Okay, great. Thanks. Our final question comes from Pavel Molchanov with Raymond James. Please go ahead with your question.
Thanks for squeezing me in. Just a big picture question on your overseas unconventionals. 1 of your European competitors recently made some very downbeat comments on shale development outside North America. You guys have been about as active as anyone in accumulating acreage. I would just like to get your latest thoughts on that.
All right. Pavel, I think we have said that I know George has said that this is a long term development opportunity. And we have always had the expectation that it would take several years to understand what this play could develop into. You just don't have the same infrastructure in these European countries as you have in the U. S.

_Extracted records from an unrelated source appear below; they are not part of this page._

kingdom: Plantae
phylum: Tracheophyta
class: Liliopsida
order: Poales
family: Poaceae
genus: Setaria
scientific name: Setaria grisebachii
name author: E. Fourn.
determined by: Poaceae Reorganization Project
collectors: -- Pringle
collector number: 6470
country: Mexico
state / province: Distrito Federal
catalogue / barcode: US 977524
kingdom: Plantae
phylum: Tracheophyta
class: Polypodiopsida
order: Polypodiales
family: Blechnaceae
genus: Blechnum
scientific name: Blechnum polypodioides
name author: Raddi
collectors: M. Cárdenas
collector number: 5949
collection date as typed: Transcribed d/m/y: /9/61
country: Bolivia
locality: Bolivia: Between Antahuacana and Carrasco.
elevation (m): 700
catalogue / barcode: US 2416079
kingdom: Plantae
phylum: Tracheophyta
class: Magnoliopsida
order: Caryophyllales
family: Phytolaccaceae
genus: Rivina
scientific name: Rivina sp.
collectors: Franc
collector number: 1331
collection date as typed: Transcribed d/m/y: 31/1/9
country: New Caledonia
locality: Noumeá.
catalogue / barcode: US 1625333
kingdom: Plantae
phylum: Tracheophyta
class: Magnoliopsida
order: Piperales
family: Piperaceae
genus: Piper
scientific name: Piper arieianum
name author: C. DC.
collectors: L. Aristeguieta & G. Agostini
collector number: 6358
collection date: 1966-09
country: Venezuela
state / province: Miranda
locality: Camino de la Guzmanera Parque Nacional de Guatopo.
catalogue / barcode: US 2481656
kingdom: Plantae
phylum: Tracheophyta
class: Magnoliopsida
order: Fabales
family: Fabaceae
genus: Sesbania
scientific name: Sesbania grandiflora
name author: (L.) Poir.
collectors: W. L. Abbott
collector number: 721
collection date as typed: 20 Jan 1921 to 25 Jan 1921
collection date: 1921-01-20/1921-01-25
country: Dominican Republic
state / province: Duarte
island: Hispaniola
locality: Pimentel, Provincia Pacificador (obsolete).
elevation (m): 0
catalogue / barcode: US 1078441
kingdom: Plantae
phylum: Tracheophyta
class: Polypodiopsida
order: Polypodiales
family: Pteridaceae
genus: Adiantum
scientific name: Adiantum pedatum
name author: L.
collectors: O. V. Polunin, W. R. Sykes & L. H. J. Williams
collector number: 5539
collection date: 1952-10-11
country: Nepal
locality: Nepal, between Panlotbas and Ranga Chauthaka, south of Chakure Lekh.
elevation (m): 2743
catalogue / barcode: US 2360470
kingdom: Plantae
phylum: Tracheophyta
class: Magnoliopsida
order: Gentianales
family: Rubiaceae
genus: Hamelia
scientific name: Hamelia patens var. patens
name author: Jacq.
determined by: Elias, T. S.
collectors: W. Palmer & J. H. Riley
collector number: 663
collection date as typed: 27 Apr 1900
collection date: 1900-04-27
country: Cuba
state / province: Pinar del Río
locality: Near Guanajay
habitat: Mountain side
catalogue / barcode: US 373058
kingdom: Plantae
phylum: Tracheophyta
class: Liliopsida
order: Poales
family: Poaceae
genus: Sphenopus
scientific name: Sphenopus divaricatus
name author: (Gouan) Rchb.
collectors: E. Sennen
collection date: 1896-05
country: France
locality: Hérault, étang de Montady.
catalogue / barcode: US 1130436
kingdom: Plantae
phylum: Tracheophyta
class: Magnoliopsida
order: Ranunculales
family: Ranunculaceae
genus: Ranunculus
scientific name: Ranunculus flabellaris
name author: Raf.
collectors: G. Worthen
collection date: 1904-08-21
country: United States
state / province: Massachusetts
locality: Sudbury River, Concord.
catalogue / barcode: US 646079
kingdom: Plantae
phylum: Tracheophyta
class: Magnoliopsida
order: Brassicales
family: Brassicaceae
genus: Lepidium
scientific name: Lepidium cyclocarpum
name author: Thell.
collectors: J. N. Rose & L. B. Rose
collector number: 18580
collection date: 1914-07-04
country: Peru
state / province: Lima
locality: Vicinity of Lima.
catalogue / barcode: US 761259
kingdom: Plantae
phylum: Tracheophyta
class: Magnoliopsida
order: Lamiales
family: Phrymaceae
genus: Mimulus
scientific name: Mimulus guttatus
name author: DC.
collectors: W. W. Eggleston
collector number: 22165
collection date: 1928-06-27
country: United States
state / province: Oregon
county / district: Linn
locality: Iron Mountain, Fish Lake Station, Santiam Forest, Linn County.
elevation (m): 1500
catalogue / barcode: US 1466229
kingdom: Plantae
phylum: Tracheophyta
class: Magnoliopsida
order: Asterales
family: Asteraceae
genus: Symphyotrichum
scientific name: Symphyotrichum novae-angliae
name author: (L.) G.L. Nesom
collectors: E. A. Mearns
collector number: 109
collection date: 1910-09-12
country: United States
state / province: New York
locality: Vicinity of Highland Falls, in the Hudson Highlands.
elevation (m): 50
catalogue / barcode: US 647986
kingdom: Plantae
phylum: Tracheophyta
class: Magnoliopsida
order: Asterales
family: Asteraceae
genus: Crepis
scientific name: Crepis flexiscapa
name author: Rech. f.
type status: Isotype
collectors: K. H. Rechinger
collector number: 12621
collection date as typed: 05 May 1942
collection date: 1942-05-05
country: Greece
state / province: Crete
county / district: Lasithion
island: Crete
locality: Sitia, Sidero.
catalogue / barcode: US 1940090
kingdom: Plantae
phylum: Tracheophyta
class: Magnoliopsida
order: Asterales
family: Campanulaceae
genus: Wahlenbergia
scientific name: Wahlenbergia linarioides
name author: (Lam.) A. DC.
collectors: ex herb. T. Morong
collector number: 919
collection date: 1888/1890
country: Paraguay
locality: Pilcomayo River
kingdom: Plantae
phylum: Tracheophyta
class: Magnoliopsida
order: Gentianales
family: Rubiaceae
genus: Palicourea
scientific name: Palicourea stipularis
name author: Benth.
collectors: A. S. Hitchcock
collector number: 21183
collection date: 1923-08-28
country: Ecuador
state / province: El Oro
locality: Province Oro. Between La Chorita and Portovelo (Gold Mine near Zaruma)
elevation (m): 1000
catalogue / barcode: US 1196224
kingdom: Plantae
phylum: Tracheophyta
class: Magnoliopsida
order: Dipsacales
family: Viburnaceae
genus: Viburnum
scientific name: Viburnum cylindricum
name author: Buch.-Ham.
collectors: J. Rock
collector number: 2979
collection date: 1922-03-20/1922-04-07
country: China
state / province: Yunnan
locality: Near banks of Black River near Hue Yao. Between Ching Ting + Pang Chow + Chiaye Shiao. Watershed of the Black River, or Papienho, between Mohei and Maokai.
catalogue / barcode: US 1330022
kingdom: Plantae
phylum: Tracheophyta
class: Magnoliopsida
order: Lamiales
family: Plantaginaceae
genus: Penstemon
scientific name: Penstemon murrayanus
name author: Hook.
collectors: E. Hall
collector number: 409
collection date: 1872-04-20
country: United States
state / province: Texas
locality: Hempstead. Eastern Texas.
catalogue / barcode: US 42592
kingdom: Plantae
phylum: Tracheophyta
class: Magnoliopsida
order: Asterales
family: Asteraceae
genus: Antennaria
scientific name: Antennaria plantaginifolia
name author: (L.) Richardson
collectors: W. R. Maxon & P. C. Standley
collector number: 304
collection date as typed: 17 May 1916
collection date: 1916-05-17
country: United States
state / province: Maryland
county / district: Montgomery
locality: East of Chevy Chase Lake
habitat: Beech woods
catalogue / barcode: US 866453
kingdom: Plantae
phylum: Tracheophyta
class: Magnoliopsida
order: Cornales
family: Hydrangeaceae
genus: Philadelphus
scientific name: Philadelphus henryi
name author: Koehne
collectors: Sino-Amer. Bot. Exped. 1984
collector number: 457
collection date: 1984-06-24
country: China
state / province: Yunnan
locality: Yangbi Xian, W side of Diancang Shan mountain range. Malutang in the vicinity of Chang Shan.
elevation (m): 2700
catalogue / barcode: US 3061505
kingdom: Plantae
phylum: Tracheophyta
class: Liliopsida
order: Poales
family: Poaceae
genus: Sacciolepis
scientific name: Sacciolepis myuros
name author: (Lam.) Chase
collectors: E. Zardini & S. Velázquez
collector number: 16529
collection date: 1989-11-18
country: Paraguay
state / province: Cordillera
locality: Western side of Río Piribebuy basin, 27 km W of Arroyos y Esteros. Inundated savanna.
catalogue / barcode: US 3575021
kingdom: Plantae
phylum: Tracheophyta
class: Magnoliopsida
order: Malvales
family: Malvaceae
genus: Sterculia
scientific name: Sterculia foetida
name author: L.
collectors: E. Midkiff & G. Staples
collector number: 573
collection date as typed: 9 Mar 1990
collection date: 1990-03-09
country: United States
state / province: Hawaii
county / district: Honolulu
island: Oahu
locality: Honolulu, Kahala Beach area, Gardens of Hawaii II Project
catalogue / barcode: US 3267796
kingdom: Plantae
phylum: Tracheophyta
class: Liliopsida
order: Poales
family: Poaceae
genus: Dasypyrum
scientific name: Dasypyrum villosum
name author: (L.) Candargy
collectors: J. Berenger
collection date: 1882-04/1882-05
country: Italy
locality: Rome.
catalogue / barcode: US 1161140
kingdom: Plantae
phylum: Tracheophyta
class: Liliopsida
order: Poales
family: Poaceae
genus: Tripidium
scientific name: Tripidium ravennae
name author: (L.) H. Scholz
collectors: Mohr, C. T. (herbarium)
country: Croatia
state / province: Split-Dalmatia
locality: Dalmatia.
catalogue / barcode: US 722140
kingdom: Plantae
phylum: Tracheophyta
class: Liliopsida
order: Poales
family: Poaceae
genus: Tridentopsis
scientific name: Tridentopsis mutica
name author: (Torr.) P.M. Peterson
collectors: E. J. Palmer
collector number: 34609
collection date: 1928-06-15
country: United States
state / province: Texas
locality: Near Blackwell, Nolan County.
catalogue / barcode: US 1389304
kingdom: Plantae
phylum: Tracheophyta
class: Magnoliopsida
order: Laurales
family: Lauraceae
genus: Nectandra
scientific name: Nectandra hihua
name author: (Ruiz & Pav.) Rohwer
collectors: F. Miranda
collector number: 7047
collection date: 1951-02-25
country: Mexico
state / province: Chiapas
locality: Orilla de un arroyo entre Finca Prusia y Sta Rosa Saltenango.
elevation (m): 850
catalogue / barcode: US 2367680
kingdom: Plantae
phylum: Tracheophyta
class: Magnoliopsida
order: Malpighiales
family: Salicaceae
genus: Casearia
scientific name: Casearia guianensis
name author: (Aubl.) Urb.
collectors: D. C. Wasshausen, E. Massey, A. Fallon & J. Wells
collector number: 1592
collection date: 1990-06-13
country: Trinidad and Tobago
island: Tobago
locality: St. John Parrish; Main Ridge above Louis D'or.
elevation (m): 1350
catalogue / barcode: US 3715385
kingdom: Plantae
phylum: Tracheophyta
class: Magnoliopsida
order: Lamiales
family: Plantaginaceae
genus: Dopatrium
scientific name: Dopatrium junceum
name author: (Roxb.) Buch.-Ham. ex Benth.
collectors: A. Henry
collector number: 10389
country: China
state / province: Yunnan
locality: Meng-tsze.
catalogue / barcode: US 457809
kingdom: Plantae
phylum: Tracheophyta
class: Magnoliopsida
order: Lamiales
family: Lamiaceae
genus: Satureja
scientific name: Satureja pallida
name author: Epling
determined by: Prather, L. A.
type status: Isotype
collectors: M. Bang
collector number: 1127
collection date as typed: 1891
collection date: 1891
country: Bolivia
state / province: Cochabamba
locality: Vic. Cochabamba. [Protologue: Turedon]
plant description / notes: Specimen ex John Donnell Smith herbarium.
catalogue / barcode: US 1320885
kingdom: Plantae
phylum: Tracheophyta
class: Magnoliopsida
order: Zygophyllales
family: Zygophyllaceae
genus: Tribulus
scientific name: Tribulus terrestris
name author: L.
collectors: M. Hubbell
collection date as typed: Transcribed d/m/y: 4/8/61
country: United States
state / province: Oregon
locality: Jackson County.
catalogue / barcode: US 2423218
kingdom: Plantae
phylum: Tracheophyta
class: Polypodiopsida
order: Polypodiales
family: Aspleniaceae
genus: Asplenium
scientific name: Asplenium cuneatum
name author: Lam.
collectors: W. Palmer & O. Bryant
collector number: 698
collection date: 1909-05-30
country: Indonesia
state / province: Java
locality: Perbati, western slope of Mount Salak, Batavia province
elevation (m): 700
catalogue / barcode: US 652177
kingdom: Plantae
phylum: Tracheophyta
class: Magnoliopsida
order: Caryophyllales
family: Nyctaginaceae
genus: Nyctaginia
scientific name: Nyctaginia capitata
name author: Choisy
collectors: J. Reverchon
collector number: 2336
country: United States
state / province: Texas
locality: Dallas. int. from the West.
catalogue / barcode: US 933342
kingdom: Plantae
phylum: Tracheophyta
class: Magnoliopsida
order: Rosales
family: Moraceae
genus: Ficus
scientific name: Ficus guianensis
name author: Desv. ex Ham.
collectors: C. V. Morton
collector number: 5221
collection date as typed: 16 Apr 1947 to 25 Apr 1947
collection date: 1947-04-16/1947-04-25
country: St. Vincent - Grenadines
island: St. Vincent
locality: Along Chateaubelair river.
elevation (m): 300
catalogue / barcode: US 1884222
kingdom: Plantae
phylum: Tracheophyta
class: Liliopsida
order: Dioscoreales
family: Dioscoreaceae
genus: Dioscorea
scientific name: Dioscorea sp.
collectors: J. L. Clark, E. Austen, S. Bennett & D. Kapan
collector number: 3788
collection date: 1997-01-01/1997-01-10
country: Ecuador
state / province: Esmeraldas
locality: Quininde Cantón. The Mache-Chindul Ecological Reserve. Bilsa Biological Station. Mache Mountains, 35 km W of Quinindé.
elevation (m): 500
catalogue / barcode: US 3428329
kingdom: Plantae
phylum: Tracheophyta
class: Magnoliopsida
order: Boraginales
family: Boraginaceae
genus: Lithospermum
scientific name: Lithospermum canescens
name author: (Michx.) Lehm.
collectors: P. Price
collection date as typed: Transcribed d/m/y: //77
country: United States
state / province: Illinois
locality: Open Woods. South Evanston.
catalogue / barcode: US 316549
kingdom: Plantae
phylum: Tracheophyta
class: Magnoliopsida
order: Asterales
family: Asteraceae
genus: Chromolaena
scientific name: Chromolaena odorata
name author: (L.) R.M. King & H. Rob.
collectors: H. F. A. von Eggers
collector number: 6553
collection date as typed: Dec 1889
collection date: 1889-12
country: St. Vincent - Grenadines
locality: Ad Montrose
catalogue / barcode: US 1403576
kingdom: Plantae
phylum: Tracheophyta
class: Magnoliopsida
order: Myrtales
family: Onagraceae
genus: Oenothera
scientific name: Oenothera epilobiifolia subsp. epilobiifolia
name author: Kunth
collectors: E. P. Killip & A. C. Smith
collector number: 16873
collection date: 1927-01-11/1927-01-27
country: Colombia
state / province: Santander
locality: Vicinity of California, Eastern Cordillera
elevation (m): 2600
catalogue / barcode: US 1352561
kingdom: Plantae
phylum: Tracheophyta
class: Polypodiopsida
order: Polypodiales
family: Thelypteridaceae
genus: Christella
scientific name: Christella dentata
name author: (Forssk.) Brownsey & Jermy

You don't have the same knowledge of the reservoir. In the U. S, of course, the U. S. Had been drilled for decades decades and there was an awful lot of reservoir knowledge.
That is not the case in Europe. In the U. S, we have a lot of service providers and a lot of infrastructure. In Europe that is not the case. We have well established fiscal and political regimes here.
As it relates to hydrocarbons, that's not always the case in Europe. And so there are a number of differences between development opportunity.
Okay. Just a quick one on KeyMet. Is it still your stance that you will only move forward with the project if you can get crude linked offtake?
It's our yes, our belief is that selling Kitimat gas into an Asian market will require, I guess, I would say, economic provisioning that will underpin the asset investment. And in our belief, the best mechanism for doing that is the oil linked contract. So we believe that that will continue to be the basis that will be needed to spur on the investment for new LNG developments like AkitaMat.
All right. Appreciate it, guys.
Okay. Thank you.
I am showing one follow-up from Paul Cheng with Barclays Capital. Please go ahead.
Hey, Pat, 2 quick ones actually. 1 in Page 10 of your presentation you show in the U. S. Downstream a negative bar of $190,000,000 and you're saying that primarily relate to the downtime. Is that just the repay cost or that's including your estimate of the opportunity cost?
And if you not include the opportunity cost, do you have a rough estimate that how big that may be?
No. I mean, this is I mean, it's an analytical derivation to get you the volume bar. And what we're really trying to say there is that the compared to last quarter and the volumes that we had running through the equipment and the margins that were achieved back then relative to this quarter and the margins achieved this year, we break that out between the volume and margin analysis here, variance analysis. And that's really just trying to say that the primary driver for poor U. S.
Downstream earnings really had to do with having so much of our equipment down Pascagoula, Richmond, El Segundo.
So that's the estimated opportunity cost to you?
No.
That's fine. I will just follow-up with Jeff Q1 from an inventory level, are you roughly balanced or at a normal level or that you are underneath or overnicked? And do you have any underneath over lift in the Q1 also?
So we're Paul, we're slightly over lifted, but it's immaterial. It's less than 0.5 percent in the Q1.
How about at the end of the quarter? Are you roughly balanced?
Well, that is the end of the year.
That is the end of the year.
Oh, that
is How about in the Q1, did you have any over lift or under lift at all?
Well, like I said, we were slightly over lifted, but less than 0.5%. So it's not material to our results.
Okay. Thank you.
I'm not showing any other questions. Thank you.
Okay. Then I'd like to thank everybody for your participation here today, especially for the folks who asked the questions. With that, again, I'll reiterate my appreciation for your interest in the company and I wish you well for the day. Thank you.
Thank you. Ladies and gentlemen, this concludes Chevron's Q1 2013 earnings conference call. You may now disconnect.